PARTS OF THE EXERCISE:
1. In the telephone post, which company did the writer's family lease their phone from?
2. Repeat word for word the part of the telephone post starting at "dfp_500telephone" and ending at "the same phone.".

TEXT SEGMENT:
Category Archives: telephones

Obsolesence

dfp_500telephone

Hello?

When I was 5 years old we had a phone like the one pictured above.

Like everyone else, we didn’t own it, we leased it from Bell Telephone.

By the time I left home at 18 to go to college, it was still the same phone.

And it worked in the same way.

Last month, I went down to the ATT store in chinatown (the best in NY), and traded in my old

Blackberry Edge 8800 for the new Blackberry Bold.

I opted against the Blackberry Storm, but I am still torn between Blackberry and the iPhone. Maybe I will trade in the Bold for the iPhone. I am not sure.

Now, there was nothing wrong with my Blackberry Edge. It is not as though the trackball fell off, or a few keys fell out (as often happens in my dreams).  No. I just felt it was time for an ‘upgrade’.

The 8800, of course, replaced a Treo 800, which in its course had replaced a Treo 750 which had replaced a Treo 650.  Prior to the Treo there had been a run of Nokias. And before those, in the dark realm of history, had been a run of those Motorola flip phones. God only knows what I did before that, but I have a vague recollection of a pager… but one you could text on.

This is the run of our technology today.

RECORDED DATA:

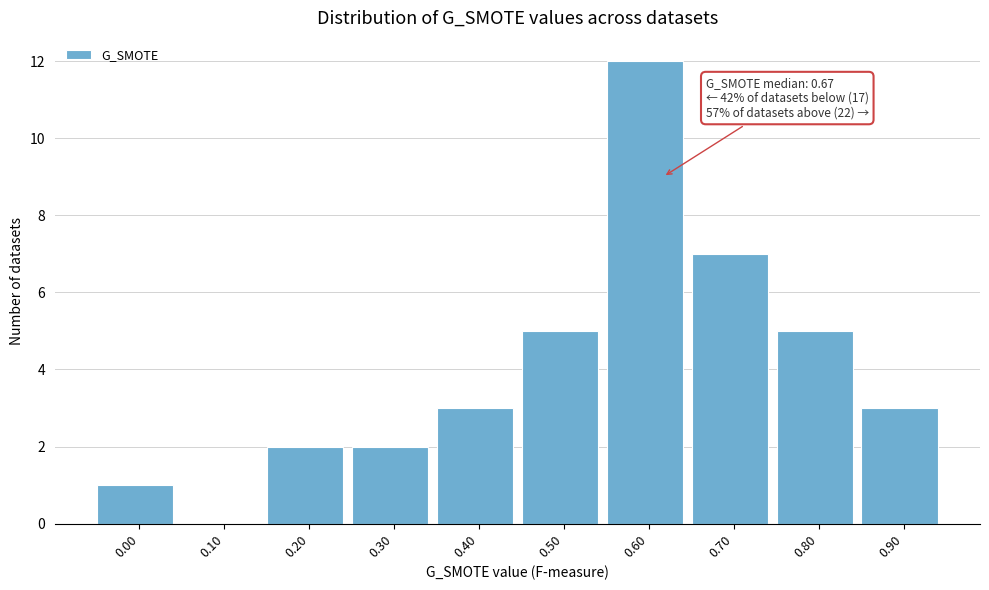

Reading right to left, transcribe all the data shown in this chart.

0.90=3	0.80=5	0.70=7	0.60=12	0.50=5	0.40=3	0.30=2	0.20=2	0.10=0	0.00=1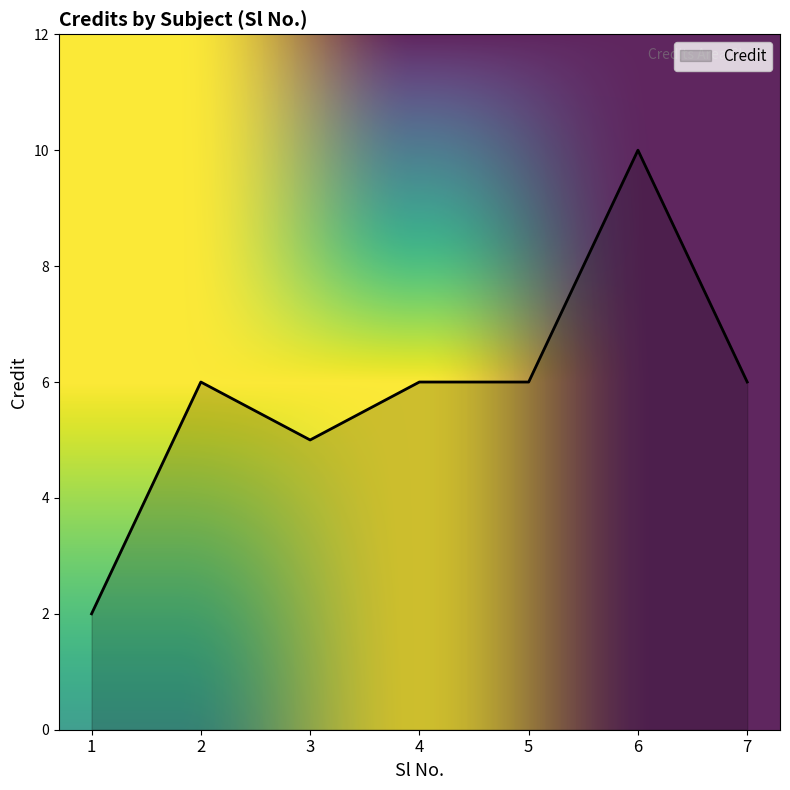

Reading right to left, extract all data points from this chart.

6	10	6	6	5	6	2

TASK SOLUTIONS:
1. Bell Telephone

2.
dfp_500telephone

Hello?

When I was 5 years old we had a phone like the one pictured above.

Like everyone else, we didn’t own it, we leased it from Bell Telephone.

By the time I left home at 18 to go to college, it was still the same phone.